Your assignment: Across the entries below, how many lines contain the word "linejoin"? Give the number alone.

══ Material for this task

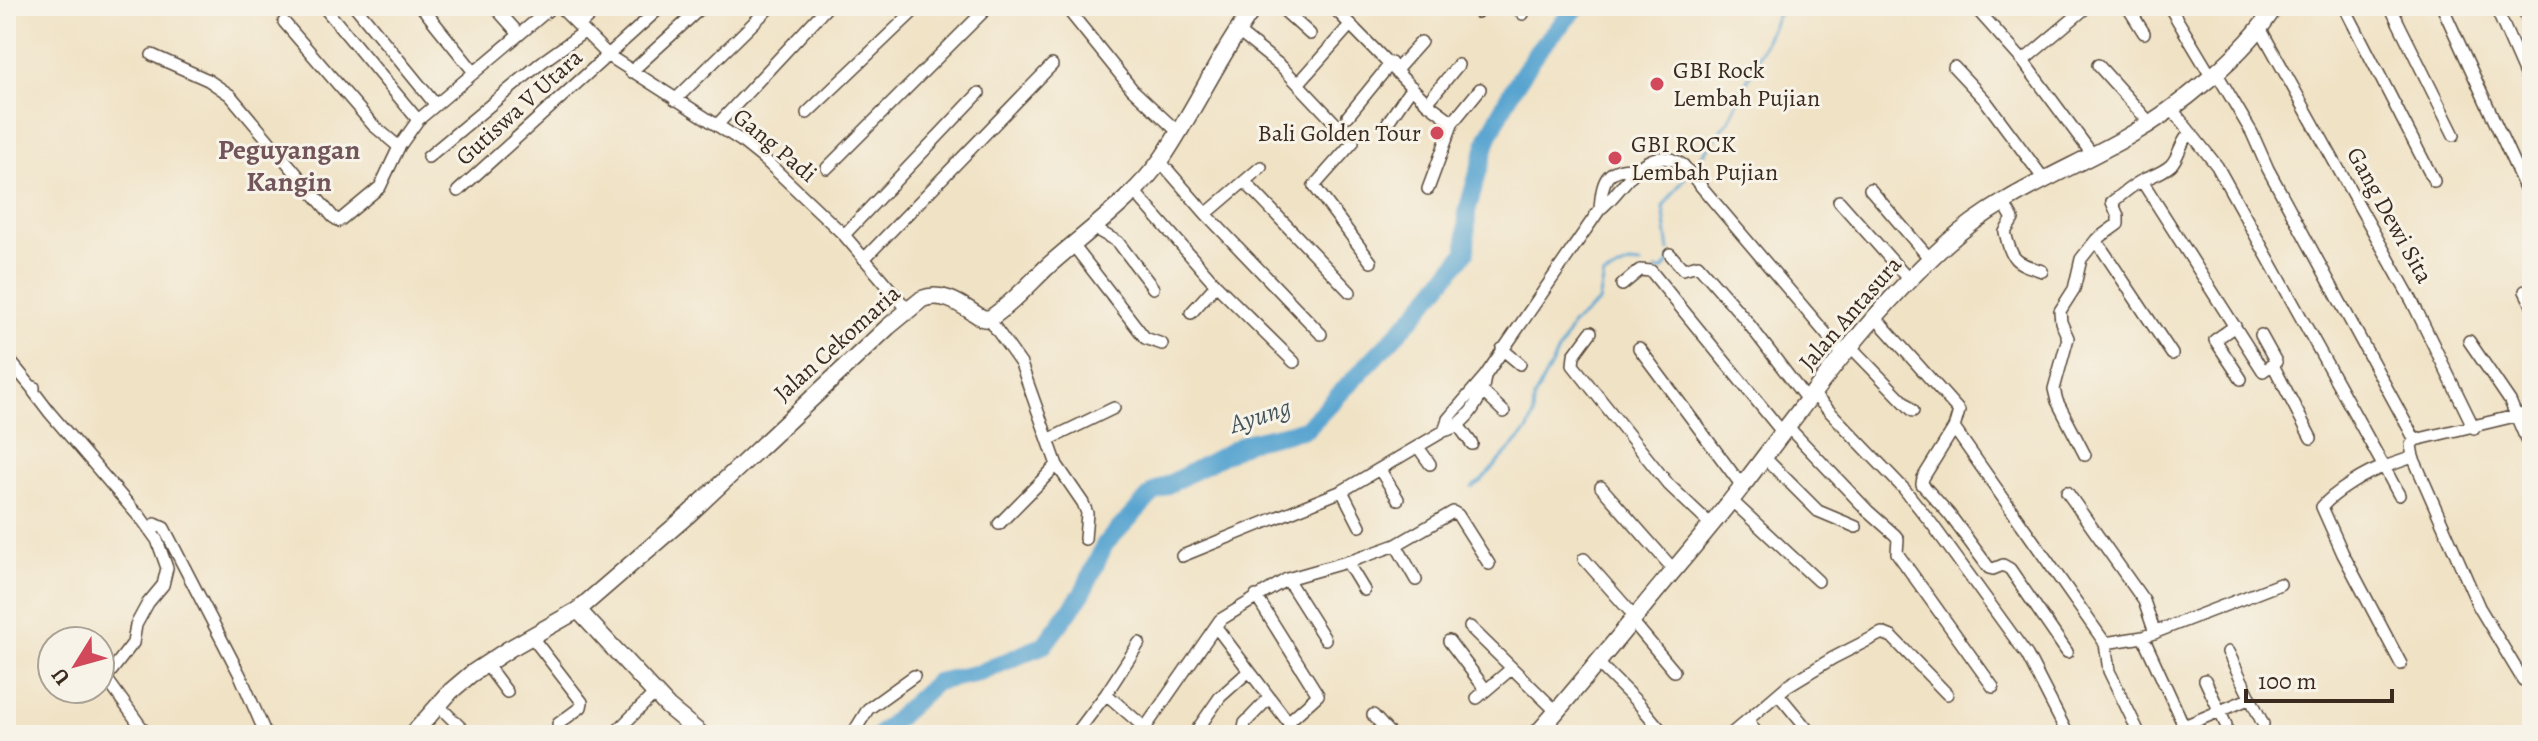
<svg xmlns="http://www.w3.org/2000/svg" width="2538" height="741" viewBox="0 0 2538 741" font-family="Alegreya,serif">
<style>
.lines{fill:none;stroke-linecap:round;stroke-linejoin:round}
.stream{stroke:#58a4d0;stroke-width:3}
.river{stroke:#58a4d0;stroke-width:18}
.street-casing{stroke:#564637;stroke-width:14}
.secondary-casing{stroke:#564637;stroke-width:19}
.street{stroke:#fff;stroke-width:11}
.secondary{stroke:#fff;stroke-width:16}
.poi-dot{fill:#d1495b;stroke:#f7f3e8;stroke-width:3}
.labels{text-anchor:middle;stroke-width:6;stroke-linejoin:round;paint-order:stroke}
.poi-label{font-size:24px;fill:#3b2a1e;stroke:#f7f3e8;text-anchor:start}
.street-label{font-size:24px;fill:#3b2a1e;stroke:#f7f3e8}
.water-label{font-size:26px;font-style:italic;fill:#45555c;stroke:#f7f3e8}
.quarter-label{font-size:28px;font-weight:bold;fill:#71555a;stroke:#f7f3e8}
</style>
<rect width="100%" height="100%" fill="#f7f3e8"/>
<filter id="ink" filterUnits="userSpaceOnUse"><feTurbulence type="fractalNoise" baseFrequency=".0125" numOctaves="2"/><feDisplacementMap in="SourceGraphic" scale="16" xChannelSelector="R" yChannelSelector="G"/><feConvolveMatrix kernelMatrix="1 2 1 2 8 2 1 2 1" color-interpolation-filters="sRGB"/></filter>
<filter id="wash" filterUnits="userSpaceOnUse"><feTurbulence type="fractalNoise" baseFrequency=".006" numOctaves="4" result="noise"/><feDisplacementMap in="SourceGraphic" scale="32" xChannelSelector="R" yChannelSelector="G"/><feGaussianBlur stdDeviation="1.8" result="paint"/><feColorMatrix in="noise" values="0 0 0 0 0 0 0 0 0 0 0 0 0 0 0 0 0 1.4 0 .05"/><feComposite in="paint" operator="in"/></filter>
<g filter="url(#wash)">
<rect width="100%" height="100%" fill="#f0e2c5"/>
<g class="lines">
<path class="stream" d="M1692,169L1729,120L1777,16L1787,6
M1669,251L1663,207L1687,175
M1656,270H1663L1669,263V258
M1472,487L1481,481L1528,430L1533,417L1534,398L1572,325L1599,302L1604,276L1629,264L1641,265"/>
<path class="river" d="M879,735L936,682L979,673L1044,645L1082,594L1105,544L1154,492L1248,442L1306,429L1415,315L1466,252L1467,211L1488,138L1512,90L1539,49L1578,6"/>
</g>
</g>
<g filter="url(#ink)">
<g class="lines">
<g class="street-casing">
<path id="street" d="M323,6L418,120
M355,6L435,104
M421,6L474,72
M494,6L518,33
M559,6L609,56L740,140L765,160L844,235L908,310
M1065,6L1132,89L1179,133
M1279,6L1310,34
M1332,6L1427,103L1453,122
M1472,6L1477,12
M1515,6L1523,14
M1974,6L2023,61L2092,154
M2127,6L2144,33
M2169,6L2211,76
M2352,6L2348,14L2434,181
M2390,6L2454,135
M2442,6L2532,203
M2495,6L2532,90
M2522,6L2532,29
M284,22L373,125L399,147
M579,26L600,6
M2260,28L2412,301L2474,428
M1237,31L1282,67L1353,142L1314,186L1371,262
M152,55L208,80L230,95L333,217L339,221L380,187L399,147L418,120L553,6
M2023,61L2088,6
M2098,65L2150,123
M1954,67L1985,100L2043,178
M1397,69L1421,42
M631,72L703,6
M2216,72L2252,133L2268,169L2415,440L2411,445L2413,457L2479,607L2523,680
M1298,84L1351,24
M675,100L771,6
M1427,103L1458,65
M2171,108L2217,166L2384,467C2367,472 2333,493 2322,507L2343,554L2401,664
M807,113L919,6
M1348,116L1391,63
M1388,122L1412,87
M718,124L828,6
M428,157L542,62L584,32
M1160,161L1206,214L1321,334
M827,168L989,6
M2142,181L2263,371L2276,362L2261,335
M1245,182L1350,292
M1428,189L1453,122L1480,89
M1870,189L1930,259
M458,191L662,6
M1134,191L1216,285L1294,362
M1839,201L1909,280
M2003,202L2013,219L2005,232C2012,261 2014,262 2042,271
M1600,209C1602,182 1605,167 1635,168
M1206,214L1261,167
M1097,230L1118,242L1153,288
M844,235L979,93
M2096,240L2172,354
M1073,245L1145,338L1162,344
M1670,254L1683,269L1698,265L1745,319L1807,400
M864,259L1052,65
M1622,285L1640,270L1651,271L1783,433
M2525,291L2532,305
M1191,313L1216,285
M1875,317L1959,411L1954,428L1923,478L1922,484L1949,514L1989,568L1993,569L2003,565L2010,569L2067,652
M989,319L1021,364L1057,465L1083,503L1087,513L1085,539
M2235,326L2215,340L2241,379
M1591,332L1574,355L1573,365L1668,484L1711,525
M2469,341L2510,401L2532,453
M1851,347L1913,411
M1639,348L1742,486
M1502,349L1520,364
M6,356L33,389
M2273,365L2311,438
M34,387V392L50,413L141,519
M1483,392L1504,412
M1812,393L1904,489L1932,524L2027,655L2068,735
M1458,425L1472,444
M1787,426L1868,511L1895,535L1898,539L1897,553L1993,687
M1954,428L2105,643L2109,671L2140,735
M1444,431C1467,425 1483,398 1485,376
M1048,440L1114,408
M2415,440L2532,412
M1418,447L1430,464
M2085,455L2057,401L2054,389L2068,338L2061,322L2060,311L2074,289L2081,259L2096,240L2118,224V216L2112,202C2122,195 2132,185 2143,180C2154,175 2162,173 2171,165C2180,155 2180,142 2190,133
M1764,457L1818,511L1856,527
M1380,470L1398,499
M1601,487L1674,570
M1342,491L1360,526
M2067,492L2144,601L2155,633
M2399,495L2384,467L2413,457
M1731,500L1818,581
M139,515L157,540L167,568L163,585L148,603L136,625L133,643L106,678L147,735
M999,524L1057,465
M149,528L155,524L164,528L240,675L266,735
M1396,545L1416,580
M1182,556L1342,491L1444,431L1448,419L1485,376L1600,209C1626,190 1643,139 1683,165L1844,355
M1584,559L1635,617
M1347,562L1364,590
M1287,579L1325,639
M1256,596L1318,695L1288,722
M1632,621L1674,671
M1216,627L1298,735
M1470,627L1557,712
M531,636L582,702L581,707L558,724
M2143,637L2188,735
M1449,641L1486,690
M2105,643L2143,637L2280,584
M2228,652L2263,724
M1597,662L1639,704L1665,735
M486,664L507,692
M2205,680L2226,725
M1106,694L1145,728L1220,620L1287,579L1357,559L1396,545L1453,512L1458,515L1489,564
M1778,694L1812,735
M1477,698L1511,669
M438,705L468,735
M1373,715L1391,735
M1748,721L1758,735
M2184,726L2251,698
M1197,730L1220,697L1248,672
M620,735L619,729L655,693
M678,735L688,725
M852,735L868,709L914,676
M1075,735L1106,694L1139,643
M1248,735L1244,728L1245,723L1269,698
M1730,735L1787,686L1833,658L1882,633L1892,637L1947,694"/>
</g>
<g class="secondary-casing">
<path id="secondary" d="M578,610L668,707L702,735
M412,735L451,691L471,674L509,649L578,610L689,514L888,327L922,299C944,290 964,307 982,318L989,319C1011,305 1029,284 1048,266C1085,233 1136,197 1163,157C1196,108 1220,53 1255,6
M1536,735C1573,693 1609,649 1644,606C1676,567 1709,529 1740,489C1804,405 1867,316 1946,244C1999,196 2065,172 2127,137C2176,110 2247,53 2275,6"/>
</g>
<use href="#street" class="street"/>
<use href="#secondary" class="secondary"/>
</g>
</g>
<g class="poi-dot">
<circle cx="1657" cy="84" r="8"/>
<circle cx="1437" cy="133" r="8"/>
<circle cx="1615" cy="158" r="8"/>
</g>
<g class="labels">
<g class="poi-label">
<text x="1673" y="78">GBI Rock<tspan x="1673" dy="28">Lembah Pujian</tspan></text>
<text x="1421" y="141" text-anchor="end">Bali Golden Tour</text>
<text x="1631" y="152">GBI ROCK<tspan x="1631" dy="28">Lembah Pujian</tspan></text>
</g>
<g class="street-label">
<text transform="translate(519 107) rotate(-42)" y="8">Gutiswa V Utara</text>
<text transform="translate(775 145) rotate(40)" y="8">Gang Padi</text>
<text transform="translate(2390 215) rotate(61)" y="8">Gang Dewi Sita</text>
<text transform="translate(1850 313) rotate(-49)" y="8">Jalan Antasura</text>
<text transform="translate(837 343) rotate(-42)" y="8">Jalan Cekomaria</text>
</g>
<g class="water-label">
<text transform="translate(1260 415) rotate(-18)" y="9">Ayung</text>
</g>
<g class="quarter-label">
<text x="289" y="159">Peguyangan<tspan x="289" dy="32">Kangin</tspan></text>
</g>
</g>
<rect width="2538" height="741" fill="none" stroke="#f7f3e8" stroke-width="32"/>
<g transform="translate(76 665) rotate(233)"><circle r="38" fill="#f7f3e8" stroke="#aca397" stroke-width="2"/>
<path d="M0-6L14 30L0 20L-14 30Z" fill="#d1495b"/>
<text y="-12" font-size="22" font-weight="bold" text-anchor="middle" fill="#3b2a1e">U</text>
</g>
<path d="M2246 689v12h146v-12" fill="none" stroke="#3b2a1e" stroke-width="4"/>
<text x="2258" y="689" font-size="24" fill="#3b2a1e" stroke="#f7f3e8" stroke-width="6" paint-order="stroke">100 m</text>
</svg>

════

Written response: 2